Distinct lighting plays a role throughout the civic square, connecting the buildings with the outdoor plaza.
Photo courtesy of the City of Goodyear
The team’s success started with communication at the beginning of the project that made for “boring meetings” as work progressed, says Montague.
Knowing the importance of a legacy project for the city and having buy-in from the community were key. “Managing expectations during challenging situations, we made sure we were open and transparent,” Montague says. “We don’t want secret initiatives. We kept it simple; we were open to sharing the good and the bad.”
The design-build delivery allowed key decision makers at the table from the outset, helping grow an understanding of cost and time decisions along the way. “Talking from Day 1 helps everyone have a constant understanding of cost and time and the client’s needs and how you deal with complexities,” Montague says. “It really helped us. The early concept models to what the team delivered—they look almost exactly the same. There were very few modifications. There were tweaks here and there with material issues, but very few in the realm of major modifications where city staff walked into a space and said this is not what was expected.”
“Managing expectations during challenging situations, we made sure we were open and transparent.”
—Rich Montague, Vice President of Construction Operations, Ryan Cos
The pandemic changed the way the team worked but showed the need for always keeping a city hall open. Crews had to adjust to give more flexibility to the building, changing strategies early on when it came to ventilation and materials that could easily be cleaned.
Unexpected inflation and material sourcing shortages affected Goodyear Square as well. Montague credits relationships for getting the team through the twists and turns. “It is a challenge every day,” he says. Throughout construction, the team kept an eye on potential shortages and shifted quickly to change materials while ensuring they matched the overall design intent.

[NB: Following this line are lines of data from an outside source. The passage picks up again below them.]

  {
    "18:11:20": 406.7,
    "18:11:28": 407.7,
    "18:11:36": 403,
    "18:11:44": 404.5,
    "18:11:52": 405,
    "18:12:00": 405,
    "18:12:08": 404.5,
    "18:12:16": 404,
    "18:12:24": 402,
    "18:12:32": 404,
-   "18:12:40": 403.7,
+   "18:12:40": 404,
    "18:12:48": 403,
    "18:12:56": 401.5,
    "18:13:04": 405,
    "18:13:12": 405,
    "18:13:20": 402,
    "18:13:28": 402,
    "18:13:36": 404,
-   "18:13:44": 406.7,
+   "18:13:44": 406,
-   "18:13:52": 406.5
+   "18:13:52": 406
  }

“We created a Plan A and Plan B, constantly being adaptive, and sometimes we had temporary solutions put in place,” Montague says. “Other times we changed the geometry or shape to help meet the design intent.”
To give the city hall a distinct feel, Sara Hudoba, senior project manager, says it was key to not just have a big box on the side of the road. “You’ve got odd angles, all the things that make it beautiful are what make it tough to figure out how all those parts and pieces come together,” she says. “It was definitely a challenge and one our whole team truly enjoyed.”

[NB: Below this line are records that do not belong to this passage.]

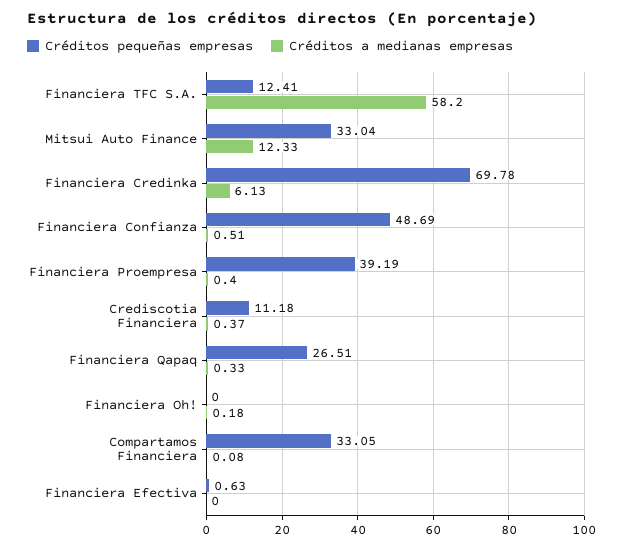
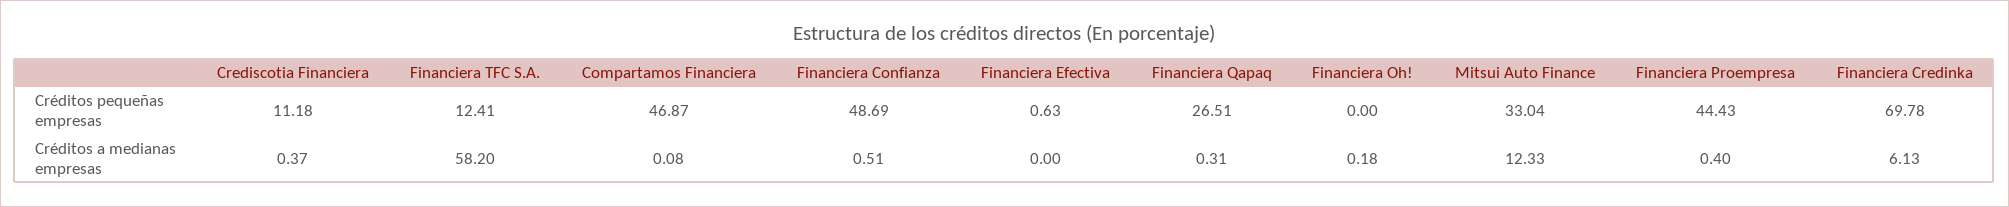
  {
    "Créditos pequeñas empresas": {
      "Financiera TFC S.A.": 12.41,
      "Mitsui Auto Finance": 33.04,
      "Financiera Credinka": 69.78,
      "Financiera Confianza": 48.69,
-     "Financiera Proempresa": 39.19,
+     "Financiera Proempresa": 44.43,
      "Crediscotia Financiera": 11.18,
      "Financiera Qapaq": 26.51,
      "Financiera Oh!": 0,
-     "Compartamos Financiera": 33.05,
+     "Compartamos Financiera": 46.87,
      "Financiera Efectiva": 0.63
    },
    "Créditos a medianas empresas": {
      "Financiera TFC S.A.": 58.2,
      "Mitsui Auto Finance": 12.33,
      "Financiera Credinka": 6.13,
      "Financiera Confianza": 0.51,
      "Financiera Proempresa": 0.4,
      "Crediscotia Financiera": 0.37,
-     "Financiera Qapaq": 0.33,
+     "Financiera Qapaq": 0.31,
      "Financiera Oh!": 0.18,
      "Compartamos Financiera": 0.08,
      "Financiera Efectiva": 0
    }
  }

The design of the Goodyear Civic Square uses similar materials and colors across multiple buildings to keep the space linked.
Photo by David Schacher Photography
Lighting concepts from city hall accentuate the lines of the building and play through the park, connecting a foundation in the breezeway of city hall with a fountain in the park. “The opportunity to connect the projects was really important to us,” Miller says. “We recognize city hall needs to stand alone and be unique. There are architectural fixtures that only occur there, and we expect they will remain with city hall.”
The outdoor square space needed to be more than just a playground or amphitheater. A unified design of all the outdoor space helped create a grand room—the amphitheater—surrounded by “little rooms in the park,” simple spaces for people to stop and have lunch or play chess, Miller explains. The team also thought about how they could host community events, such as a food truck park or Christmas tree lighting (this year an ice-skating rink is planned for a Dickens on the Square event), “all those little things that are going to be important to the community,” he says.